- What to work on:
a. Answer these from the MSI forum thread, one line each:
(i) According to Craigslist Hack, how far out on pay is MSI?
(ii) In the excerpt BRADSConst quotes, what may failure to complete accepted work result in?
(iii) How long does UnitedFieldInspections say completed orders needing review sit with no one looking at them?
b. Supply the next part of the MSI forum thread, starting right after its final line.

# MSI??? Obviously needs contractors



## Craigslist Hack (Jun 14, 2012)

We are getting an order or 2 a day from MSI. We have replied numerous times that we are not interested in working for them. We have sent emails, called their office, and the orders just keep coming.

We refuse to take their work because they screwed us on debris totals and due to their SLOW pay we did not figure this out for months. They are easily 60 days out on pay.:whistling2:


----------



## GTX63 (Apr 12, 2012)

That isn't anything new for them. We said "no more" to them quite a while ago. They were emailing all these due right now orders and not following up on them. Says a lot.


----------



## Craigslist Hack (Jun 14, 2012)

GTX63 said:


> That isn't anything new for them. We said "no more" to them quite a while ago. They were emailing all these due right now orders and not following up on them. Says a lot.



I felt a responsibility to let them know so the orders wouldn't go late. Now I don't care. Their problem.:thumbsup:


----------



## BRADSConst (Oct 2, 2012)

This is an excerpt from what I received yesterday:

_"Please confirm today if you will be able to complete and upload completed results by the due date. Failure to complete after you have accepted to do the work request may result in charge backs."_

Thanks but no thanks. It doesn't motivate me to do anything when you start off with the threat of a chargeback.


----------



## hammerhead (Apr 26, 2012)

Msi maybe worse that SG


----------



## UnitedFieldInspections (Dec 20, 2012)

We have done inspections for them and we are going to have to stop very soon.They have not given us any pp work since the day started!We told them when we signed up!For example we have completed orders that need review & sit there for over a week with no one even looking at them.


----------



## Cleanupman (Nov 23, 2012)

- Excerpted data:
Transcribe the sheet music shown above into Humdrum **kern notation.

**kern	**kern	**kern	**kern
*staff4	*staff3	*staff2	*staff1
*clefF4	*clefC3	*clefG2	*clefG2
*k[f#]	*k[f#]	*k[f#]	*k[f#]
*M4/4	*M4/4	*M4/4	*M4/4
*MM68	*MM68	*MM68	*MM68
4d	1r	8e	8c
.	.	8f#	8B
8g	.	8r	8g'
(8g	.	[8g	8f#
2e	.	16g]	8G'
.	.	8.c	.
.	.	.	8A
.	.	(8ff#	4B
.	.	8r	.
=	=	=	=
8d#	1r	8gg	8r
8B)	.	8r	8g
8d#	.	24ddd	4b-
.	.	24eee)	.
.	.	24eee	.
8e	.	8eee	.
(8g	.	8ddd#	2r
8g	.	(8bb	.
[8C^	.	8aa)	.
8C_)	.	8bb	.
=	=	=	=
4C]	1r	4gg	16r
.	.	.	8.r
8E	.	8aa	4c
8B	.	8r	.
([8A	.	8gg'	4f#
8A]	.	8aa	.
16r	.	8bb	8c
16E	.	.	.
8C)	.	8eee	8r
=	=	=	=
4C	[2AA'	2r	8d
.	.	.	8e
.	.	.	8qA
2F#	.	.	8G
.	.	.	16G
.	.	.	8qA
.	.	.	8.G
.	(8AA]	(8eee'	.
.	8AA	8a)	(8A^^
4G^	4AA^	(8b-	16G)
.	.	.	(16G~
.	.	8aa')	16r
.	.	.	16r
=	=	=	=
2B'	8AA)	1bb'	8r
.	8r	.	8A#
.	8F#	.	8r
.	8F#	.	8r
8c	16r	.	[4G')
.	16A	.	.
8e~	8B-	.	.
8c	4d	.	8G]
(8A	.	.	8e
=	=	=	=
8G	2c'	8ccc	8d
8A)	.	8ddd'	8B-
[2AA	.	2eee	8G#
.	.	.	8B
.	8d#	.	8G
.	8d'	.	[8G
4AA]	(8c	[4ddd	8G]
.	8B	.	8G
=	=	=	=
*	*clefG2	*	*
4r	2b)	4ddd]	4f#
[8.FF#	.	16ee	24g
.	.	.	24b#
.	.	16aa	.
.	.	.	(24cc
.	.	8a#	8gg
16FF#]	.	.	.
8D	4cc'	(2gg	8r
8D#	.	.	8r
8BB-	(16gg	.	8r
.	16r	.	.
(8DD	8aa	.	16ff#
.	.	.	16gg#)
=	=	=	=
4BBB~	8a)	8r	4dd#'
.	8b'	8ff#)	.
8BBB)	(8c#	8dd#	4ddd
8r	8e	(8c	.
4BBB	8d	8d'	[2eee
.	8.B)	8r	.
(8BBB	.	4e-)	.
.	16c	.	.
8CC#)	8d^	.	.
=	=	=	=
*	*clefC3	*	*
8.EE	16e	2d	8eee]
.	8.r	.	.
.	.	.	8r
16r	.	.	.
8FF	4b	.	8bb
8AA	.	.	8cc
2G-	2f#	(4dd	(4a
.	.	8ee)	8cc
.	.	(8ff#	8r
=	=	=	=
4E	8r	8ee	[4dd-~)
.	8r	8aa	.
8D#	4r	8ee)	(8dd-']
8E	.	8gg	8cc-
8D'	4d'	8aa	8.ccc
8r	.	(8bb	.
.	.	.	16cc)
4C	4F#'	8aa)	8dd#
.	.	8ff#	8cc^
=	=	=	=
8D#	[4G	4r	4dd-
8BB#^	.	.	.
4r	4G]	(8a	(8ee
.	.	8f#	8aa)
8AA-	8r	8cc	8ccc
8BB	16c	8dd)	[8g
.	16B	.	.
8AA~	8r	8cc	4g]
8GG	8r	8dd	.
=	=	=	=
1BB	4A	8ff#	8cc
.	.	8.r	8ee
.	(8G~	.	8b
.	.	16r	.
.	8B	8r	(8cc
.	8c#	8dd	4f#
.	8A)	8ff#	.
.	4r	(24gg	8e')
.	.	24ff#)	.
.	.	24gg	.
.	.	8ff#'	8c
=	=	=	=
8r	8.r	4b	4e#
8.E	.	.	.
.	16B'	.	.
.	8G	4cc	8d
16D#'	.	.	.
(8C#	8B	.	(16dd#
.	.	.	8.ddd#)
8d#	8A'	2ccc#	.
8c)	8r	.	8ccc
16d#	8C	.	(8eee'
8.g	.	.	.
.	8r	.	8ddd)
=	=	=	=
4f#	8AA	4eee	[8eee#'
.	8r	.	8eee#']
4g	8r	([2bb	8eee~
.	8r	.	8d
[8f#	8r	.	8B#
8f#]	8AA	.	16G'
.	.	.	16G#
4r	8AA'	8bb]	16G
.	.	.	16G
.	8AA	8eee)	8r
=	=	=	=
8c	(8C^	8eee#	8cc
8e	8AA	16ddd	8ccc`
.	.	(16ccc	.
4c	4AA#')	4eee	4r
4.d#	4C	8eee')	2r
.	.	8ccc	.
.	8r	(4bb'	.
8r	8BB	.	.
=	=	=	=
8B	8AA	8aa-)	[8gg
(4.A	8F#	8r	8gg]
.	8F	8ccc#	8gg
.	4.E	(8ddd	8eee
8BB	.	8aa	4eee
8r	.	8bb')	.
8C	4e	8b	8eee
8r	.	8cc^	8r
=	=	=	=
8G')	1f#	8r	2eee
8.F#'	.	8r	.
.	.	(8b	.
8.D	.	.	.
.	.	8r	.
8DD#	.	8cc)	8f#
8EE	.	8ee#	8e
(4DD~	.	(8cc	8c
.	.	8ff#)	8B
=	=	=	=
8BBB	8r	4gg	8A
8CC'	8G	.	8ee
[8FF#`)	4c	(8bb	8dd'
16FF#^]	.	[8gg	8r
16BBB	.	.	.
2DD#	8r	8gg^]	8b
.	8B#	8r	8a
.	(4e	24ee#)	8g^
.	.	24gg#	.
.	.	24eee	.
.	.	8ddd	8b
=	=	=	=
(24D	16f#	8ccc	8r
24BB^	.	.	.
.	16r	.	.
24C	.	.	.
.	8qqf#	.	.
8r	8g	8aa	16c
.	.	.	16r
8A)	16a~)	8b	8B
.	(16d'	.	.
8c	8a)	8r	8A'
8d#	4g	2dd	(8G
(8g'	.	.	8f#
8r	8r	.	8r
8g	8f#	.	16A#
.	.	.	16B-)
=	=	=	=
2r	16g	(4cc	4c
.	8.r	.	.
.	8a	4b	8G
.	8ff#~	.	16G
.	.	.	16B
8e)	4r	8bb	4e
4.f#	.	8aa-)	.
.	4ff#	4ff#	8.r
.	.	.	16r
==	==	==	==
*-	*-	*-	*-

- Final answers:
a.
(i) Easily 60 days.
(ii) Charge backs.
(iii) Over a week.

b.
hammerhead said:


> Msi maybe worse that SG


What we are starting to see is many NAMFS members starting to have issues with payments.
This is because...IMHO...they are all subbing to each other...
Look at NAMFS member list and follow the trail...SG pushes everything out to someone and the members are all receiving work loads from them...
The hole industry has been pyramided with NAMFS...they protect their own...
Sure glad we never went that route.
Spoke to a member on the phone and he flat out stated that if he did continue to be a member of NAMFS he would lose all his PP work....

unbelievable...


----------



## BPWY (Apr 12, 2012)

In my area they have very little work load. I was done with them when I did an inspection and because I couldn't tell if it was occupied or not I marked it as occupied and then in the notes explained all the uncertainties and why.

They changed it to vacant and issued me an initial secure w/o. When I get there there just happens to be some one at the property claiming that they live there. 
I cancel the initial secure and report it as verified occupied. 
They get all butt hurt about it and because of the inspection that marked it as vacant back charged my inspection fee and my secure trip charge.

I told them to have a nice life................ with out me.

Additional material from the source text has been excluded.